-- Given passage --
---
Umvoti means “The one who flows quietly”

Umvoti village in Kwazulu Natal was established by the 1848 Land Commission. It was renamed Greytown in 1854, after Sir George Grey, the Governor of the Cape.

Enhlalakahle, now amalgamated with Greytown, started off as Ezitendeni. Mud huts were erected on the fringe of Greytown, and when these houses were replaced by brick in the 1950s, this area was renamed Georgeville (also after Sir George Grey).

Greytown was known by the Zulus as Umgungundlovana (the place of the little elephant).

In 1897 Greytown formed a Town Board. In 1915 Greytown became a borough with its first Town Clerk, Mr A C Arbous. Greytown was also the site of the Bhambatha Rebellion from January to August 1906. The rebellion cost Natal nearly £1 000 000, and numerous casualties. The total losses amongst the rebels are estimated at over 2 000.

Umvoti Municipality is located along the eastern border of Umzinyathi District Municipality about 65 km from Dundee and approximately 70km from Pietermaritzburg. It is well served by provincial and regional roads given its location at the intersection of the roads to Pietermaritzburg, the coast, the Drakensberg and the battlefields route. Umvoti is about 2509 km2 in extent and comprises five traditional authority areas, all of which are located beyond a 40 km radius from Greytown, which is the main centre within the municipal area. The central part of the area is generally covered with high potential commercial farmland and is characterized by low population density.

Economy

Greytown, a small but vibrant town, is the main provider of higher income jobs in senior management, professional, technical, clerks, service related and skilled, providing 26.8% of all jobs in the Umvoti area. The manufacturing sector makes the second largest contribution to the local economy. There is limited economic activity taking place within the traditional authority areas.

Agriculture

Agriculture, particularly, forestry is the dominant economic activity. Commercial farms provide for 86% of the skilled jobs and these are primarily provided in the processing plants. The agricultural potential within the area can be summarised as follows:

Good agricultural potential is found in the Greytown area and along Umvoti River arising from a combination of high rainfalls, moderate temperatures, good soils and moderate slopes.

Moderate agricultural potential is concentrated in the area between Greytown and Kranskop, but large patches are scattered throughout the area, where productivity is adversely affected by difficult topography, acidic soils, high hail tendencies and population pressure. The carrying capacity of the veld is high in summer, but poor during the winter months. Soil erosion is a recurring problem where there are steep slopes and poor land use practices.
---
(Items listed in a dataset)
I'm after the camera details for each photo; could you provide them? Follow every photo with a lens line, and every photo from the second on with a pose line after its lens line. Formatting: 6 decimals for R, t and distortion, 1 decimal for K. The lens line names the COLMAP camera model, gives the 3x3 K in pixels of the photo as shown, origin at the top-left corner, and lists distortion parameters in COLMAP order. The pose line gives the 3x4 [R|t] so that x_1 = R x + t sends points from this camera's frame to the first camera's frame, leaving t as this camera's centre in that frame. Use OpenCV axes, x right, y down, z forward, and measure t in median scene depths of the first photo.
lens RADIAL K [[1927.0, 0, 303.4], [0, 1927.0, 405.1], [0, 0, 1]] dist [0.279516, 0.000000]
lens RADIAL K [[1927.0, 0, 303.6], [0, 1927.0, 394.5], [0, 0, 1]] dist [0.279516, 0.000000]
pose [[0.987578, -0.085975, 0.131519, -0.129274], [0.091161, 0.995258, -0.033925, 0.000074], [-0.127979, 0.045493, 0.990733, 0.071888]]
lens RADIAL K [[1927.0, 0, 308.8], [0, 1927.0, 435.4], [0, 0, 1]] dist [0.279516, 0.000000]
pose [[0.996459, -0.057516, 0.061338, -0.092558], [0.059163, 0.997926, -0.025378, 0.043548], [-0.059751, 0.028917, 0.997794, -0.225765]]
---
-- Exercise objective --
Reproduce the portion of the Umvoti passage above that begins with the words "Good agricultural potential" and ends with the words "land use practices.".

-- Answer to the problem --
Good agricultural potential is found in the Greytown area and along Umvoti River arising from a combination of high rainfalls, moderate temperatures, good soils and moderate slopes.

Moderate agricultural potential is concentrated in the area between Greytown and Kranskop, but large patches are scattered throughout the area, where productivity is adversely affected by difficult topography, acidic soils, high hail tendencies and population pressure. The carrying capacity of the veld is high in summer, but poor during the winter months. Soil erosion is a recurring problem where there are steep slopes and poor land use practices.